Southern Baptist ethicist Richard Land commended the president's confirmation of America's ideals but criticized his failure to seek congressional support of forceful intervention.
Speaking from the National Defense University in Washington, D.C., to a national television audience, the president said he was seeking to inform the American people of the progress and plans for a coalition effort that began nine days earlier. That military effort opened with missile attacks against Gaddafi's forces from United States ships and has continued with strikes from American and other air forces.
Obama acknowledged U.S. security was not at stake.
"There will be times, though, when our safety is not directly threatened, but our interests and our values are," he said during the 27-minute address.
While the president said Libya "would be better off" without Gaddafi in power, that goal would be pursued "through non-military means."
"Broadening our military mission to include regime change would be a mistake," Obama said.
Expanding the military aspect to seek removal of Gaddafi would break up the coalition, likely result in U.S. troops on the ground in Libya and increase the costs, he told Americans.
"To be blunt, we went down that road in Iraq," the president said, adding the change in government there "took eight years, thousands of American and Iraqi lives and nearly a trillion dollars. That is not something we can afford to repeat in Libya."
The military objective, Obama said, remains the protection of the Libyan people threatened by Gaddafi and the grounding of the Libyan air force by instituting a no-fly zone -- efforts supported by a United Nations Security Council resolution. The president has not sought legislative approval, though he said in his speech he consulted with congressional leaders from both political parties.
Land said he thinks "many Americans and most Southern Baptists appreciated President Obama's reaffirmation of our values and beliefs and that it would violate our values and beliefs to allow human beings to be massacred by their own government when we had the ability to stop such a slaughter of human beings with a relatively small exercise of American military power."
The president of the Ethics & Religious Liberty Commission said Obama's intervention in Libya "is the opposite and correct decision to the wrong decision by President Clinton not to intervene in Rwanda in 1994, which resulted in as many as one million people being hacked to death in about three months' time."
"Unfortunately, President Obama has failed thus far to do one of the things that is absolutely necessary for the lawful use of the American military in combat: Seek the approval of Congress," Land said. "For the president to authorize the use of American military force in combat without seeking the prior or the subsequent approval of Congress is -- to put it bluntly -- illegal. The authorization by the United Nations Security Council is not now, and never will be, a substitute for the approval of the United States Congress. To argue otherwise is to diminish America's sovereignty."
A Republican leader in the House of Representatives said after the speech he "still did not hear a clearly defined goal for how long military operations will last in Libya."

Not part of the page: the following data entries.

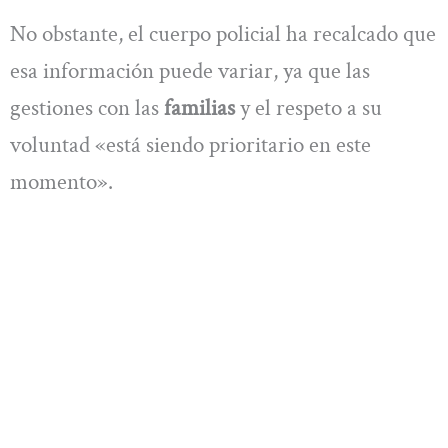
No obstante, el cuerpo policial ha recalcado que
esa información puede variar, ya que las
gestiones con las
familias
y el respeto a su
voluntad «está siendo prioritario en este
momento».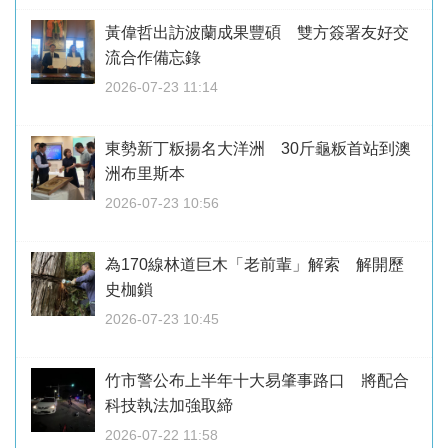
黃偉哲出訪波蘭成果豐碩 雙方簽署友好交
流合作備忘錄
2026-07-23 11:14
東勢新丁粄揚名大洋洲 30斤龜粄首站到澳
洲布里斯本
2026-07-23 10:56
為170線林道巨木「老前輩」解索 解開歷
史枷鎖
2026-07-23 10:45
竹市警公布上半年十大易肇事路口 將配合
科技執法加強取締
2026-07-22 11:58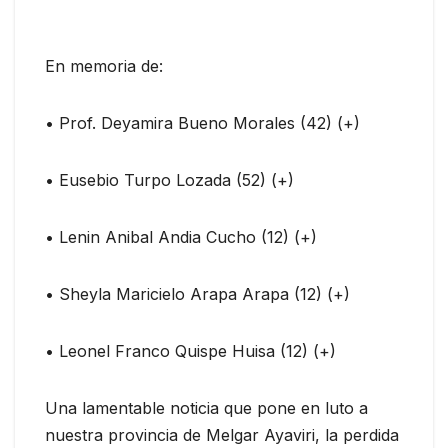
En memoria de:
• Prof. Deyamira Bueno Morales (42) (+)
• Eusebio Turpo Lozada (52) (+)
• Lenin Anibal Andia Cucho (12) (+)
• Sheyla Maricielo Arapa Arapa (12) (+)
• Leonel Franco Quispe Huisa (12) (+)
Una lamentable noticia que pone en luto a
nuestra provincia de Melgar Ayaviri, la perdida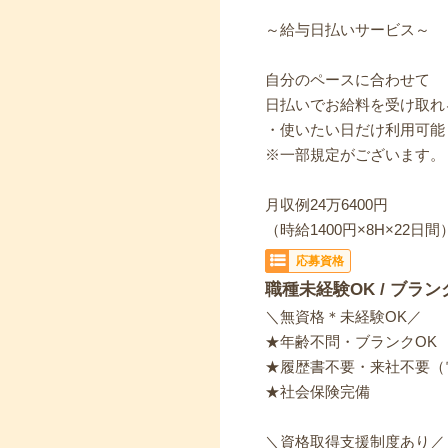
～給与日払いサービス～
自分のペースに合わせて
日払いでお給料を受け取れ
・使いたい日だけ利用可能
※一部規定がございます。
月収例24万6400円
（時給1400円×8H×22日間
応募資格
職種未経験OK / ブラン
＼無資格＊未経験OK／
★年齢不問・ブランクOK
★履歴書不要・来社不要（
★社会保険完備
＼資格取得支援制度あり／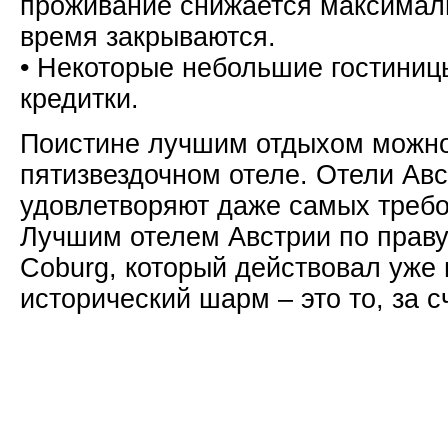
проживание снижается максималь
время закрываются.
• Некоторые небольшие гостиниц
кредитки.
Поистине лучшим отдыхом можно
пятизвездочном отеле. Отели Ав
удовлетворяют даже самых требо
Лучшим отелем Австрии по праву 
Coburg, который действовал уже 
исторический шарм – это то, за с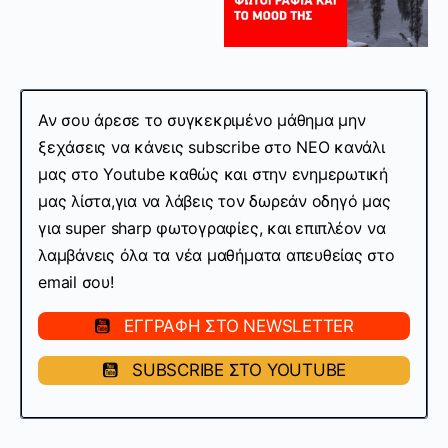
Αν σου άρεσε το συγκεκριμένο μάθημα μην
ξεχάσεις να κάνεις subscribe στo ΝΕΟ κανάλι
μας στο Youtube καθώς και στην ενημερωτική
μας λίστα,για να λάβεις τον δωρεάν οδηγό μας
για super sharp φωτογραφίες, και επιπλέον να
λαμβάνεις όλα τα νέα μαθήματα απευθείας στο
email σου!
ΕΓΓΡΑΦΗ ΣΤΟ NEWSLETTER
SUBSCRIBE ΣΤΟ YOUTUBE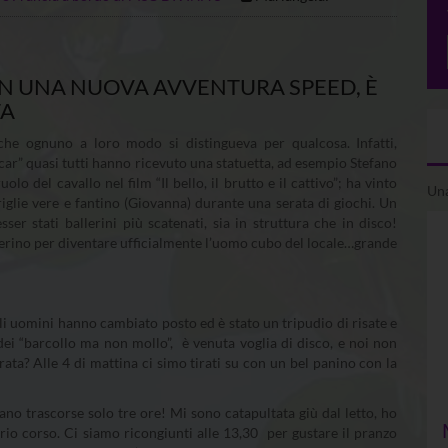
 IN UNA NUOVA AVVENTURA SPEED, È
TA
che ognuno a loro modo si distingueva per qualcosa. Infatti,
car” quasi tutti hanno ricevuto una statuetta, ad esempio Stefano
o del cavallo nel film “Il bello, il brutto e il cattivo”; ha vinto
Una
riglie vere e fantino (Giovanna) durante una serata di giochi. Un
er stati ballerini più scatenati, sia in struttura che in disco!
lerino per diventare ufficialmente l’uomo cubo del locale…grande
li uomini hanno cambiato posto ed è stato un tripudio di risate e
dei “barcollo ma non mollo”, è venuta voglia di disco, e noi non
ata? Alle 4 di mattina ci simo tirati su con un bel panino con la
no trascorse solo tre ore! Mi sono catapultata giù dal letto, ho
rio corso. Ci siamo ricongiunti alle 13,30 per gustare il pranzo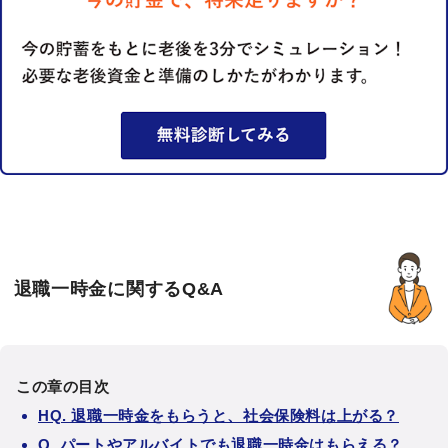
退職一時金に関するQ&A
この章の目次
HQ. 退職一時金をもらうと、社会保険料は上がる？
Q. パートやアルバイトでも退職一時金はもらえる？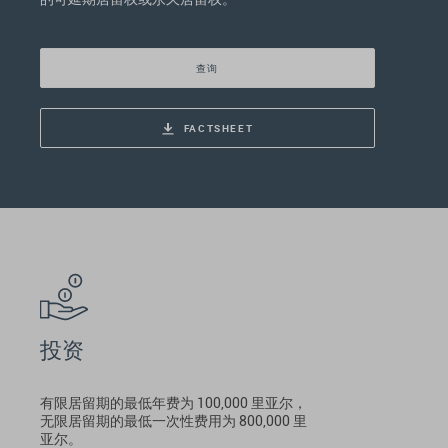
查询
FACTSHEET
投资
有限居留期的最低年费为 100,000 里亚尔，
无限居留期的最低一次性费用为 800,000 里
亚尔。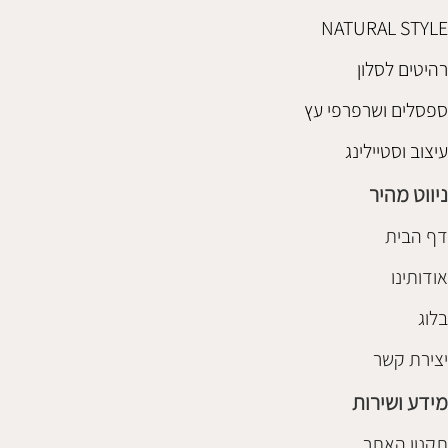
NATURAL STYLE
רהיטים לסלון
ספסלים ושרפרפי עץ
עיצוב וסטיילינג
ניווט מהיר
דף הבית
אודותינו
בלוג
יצירת קשר
מידע ושירות
תקנון האתר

"Utilizing U.S. warriors to protect civilians from a brutal dictator is a noble cause, but asking them to maintain a stalemate while we hold-out hope that Gaddafi will voluntarily leave his country raises serious questions about the duration of the mission," Rep. Buck McKeon of California said in a written statement. McKeon is chairman of the Armed Services Committee.
Gaddafi's reign of terror against his own people began after a popular uprising was ignited similar to recent, successful ones in neighboring Tunisia and Egypt. His army struck back against rebel forces and was threatening the insurgent stronghold of Benghazi, a city of almost 700,000, when a coalition of the U.S., France, Great Britain and others took action March 19.

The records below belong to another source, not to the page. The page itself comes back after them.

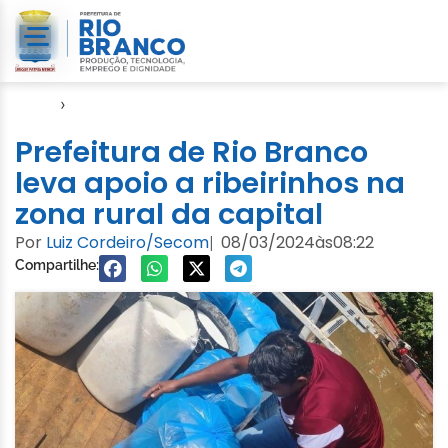
Início
›
Notícias
Prefeitura de Rio Branco
leva apoio a ribeirinhos na
zona rural da capital
Por
Luiz Cordeiro/Secom
08/03/2024
às
08:22
|
Compartilhe: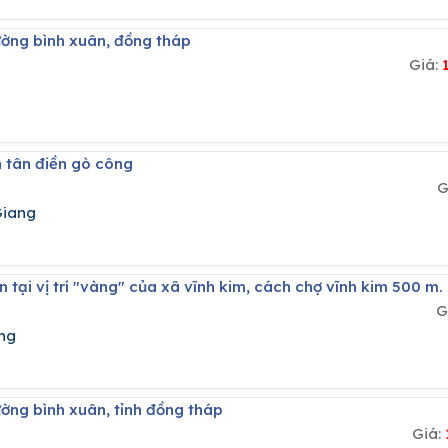
hường bình xuân, đồng tháp
Giá:
ển tân điền gò công
G
Giang
ớn tại vị trí "vàng" của xã vĩnh kim, cách chợ vĩnh kim 500 m.
G
ng
ường bình xuân, tỉnh đồng tháp
Giá: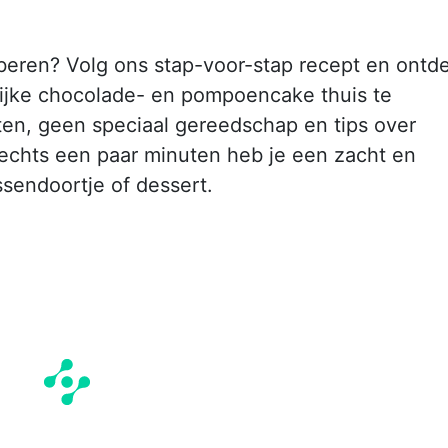
beren? Volg ons stap-voor-stap recept en ontd
lijke chocolade- en pompoencake thuis te
ten, geen speciaal gereedschap en tips over
lechts een paar minuten heb je een zacht en
ussendoortje of dessert.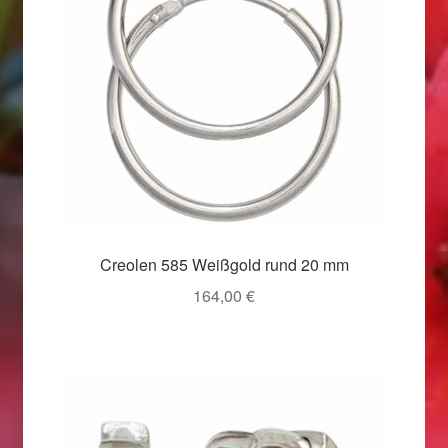
Valentinstag
Valentinstag 2016
Valentinstag Geschenke
Vertrag widerrufen
Warenkorb
Creolen 585 Weißgold rund 20 mm
Weihnachtsangebote 2015
164,00
€
Weihnachtsangebote 2016
Weihnachtsangebote 2017
Weihnachtsangebote 2018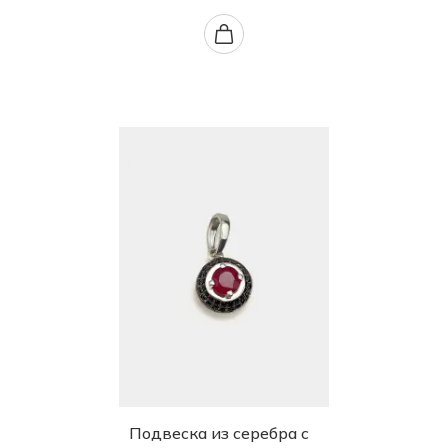
Подвеска из серебра с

Obama said he had pledged to keep ground troops out of Libya, limit the U.S. role and transfer responsibility to coalition partners. "The United States of America had done what we said we would do," he told Americans. From now on, the U.S. will take on a supporting role, helping with such things as intelligence and search-and-rescue aid, the president said.
The president said military force in Libya was needed to foster democracy in other countries and prevent Libyan refugees from possibly impeding the transitions in Egypt and Tunisia. "The democratic impulses that are dawning across the region would be eclipsed by the darkest form of dictatorship, as repressive leaders concluded that violence is the best strategy to cling to power," he said.
Under the 1973 War Powers Act, a U.S. president may send American forces into battle for 60 days without congressional approval, although he may extend that time for 30 additional days minus legislative support.
Land said that is why "President Bush 41 sought the approval of Congress prior to the first Gulf War and why President Bush 43 sought the approval of Congress before the liberation of Iraq."
"The bottom line is the president needs to get the approval of Congress within a maximum of 90 days from the beginning of hostilities or he has to cease hostilities whether he is in coalition with NATO or not," Land said. "Otherwise, it sets a dangerous precedent of the overreach of executive branch power and does damage to the balance of powers designed by our forefathers."
Tom Strode is Washington bureau chief of Baptist Press.